AI-generated code has distinctive anti-patterns that differ from human-written code. Add a new AIPatternsAnalyzer that detects these.

AI Code Anti-Patterns to Detect

1. Magic Numbers

AI loves magic numbers instead of named constants:

# AI-generated
if confidence > 0.85:
    retry(max_attempts=3, delay=2.5)

# Human-written
HIGH_CONFIDENCE_THRESHOLD = 0.85
MAX_RETRIES = 3
RETRY_DELAY_SECONDS = 2.5

2. Comment-Over-Code Ratio

AI tends to over-document obvious code:

# Initialize an empty list to store the results
results = []

# Loop through each item in the items list
for item in items:
    # Append the item to the results list
    results.append(item)

3. Over-Engineering

AI wraps simple logic in unnecessary abstractions:

class DataProcessorFactory:
    @staticmethod
    def create_processor(type: str) -> DataProcessor:
        # For a simple list filter...

4. Uniform Variable Names

AI tends to use result, data, item, value without descriptive names.

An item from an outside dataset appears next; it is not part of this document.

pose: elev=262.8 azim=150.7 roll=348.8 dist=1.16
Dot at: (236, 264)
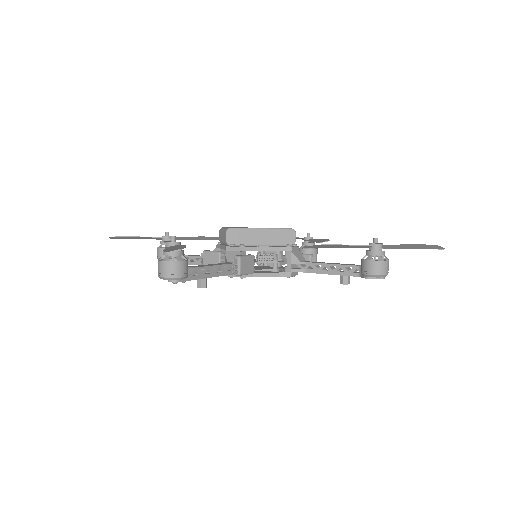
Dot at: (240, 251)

5. TODO/Placeholder Comments

AI leaves # TODO: implement this, # Add more error handling here, pass

Implementation

  1. Create ai_trust_validator/analyzers/ai_patterns.py
  2. Implement AIPatternsAnalyzer(BaseAnalyzer)
  3. Add heuristics with configurable thresholds
  4. Add to Validator._init_analyzers()
  5. Add comprehensive tests

Acceptance Criteria

  • Detects at least 5 AI-specific anti-patterns
  • Comment-over-code ratio check works
  • Magic number detection with configurable threshold
  • Results contribute to trust score
  • Tests with real AI-generated code samples

Difficulty

Intermediate — pattern matching is straightforward but designing good heuristics requires thought.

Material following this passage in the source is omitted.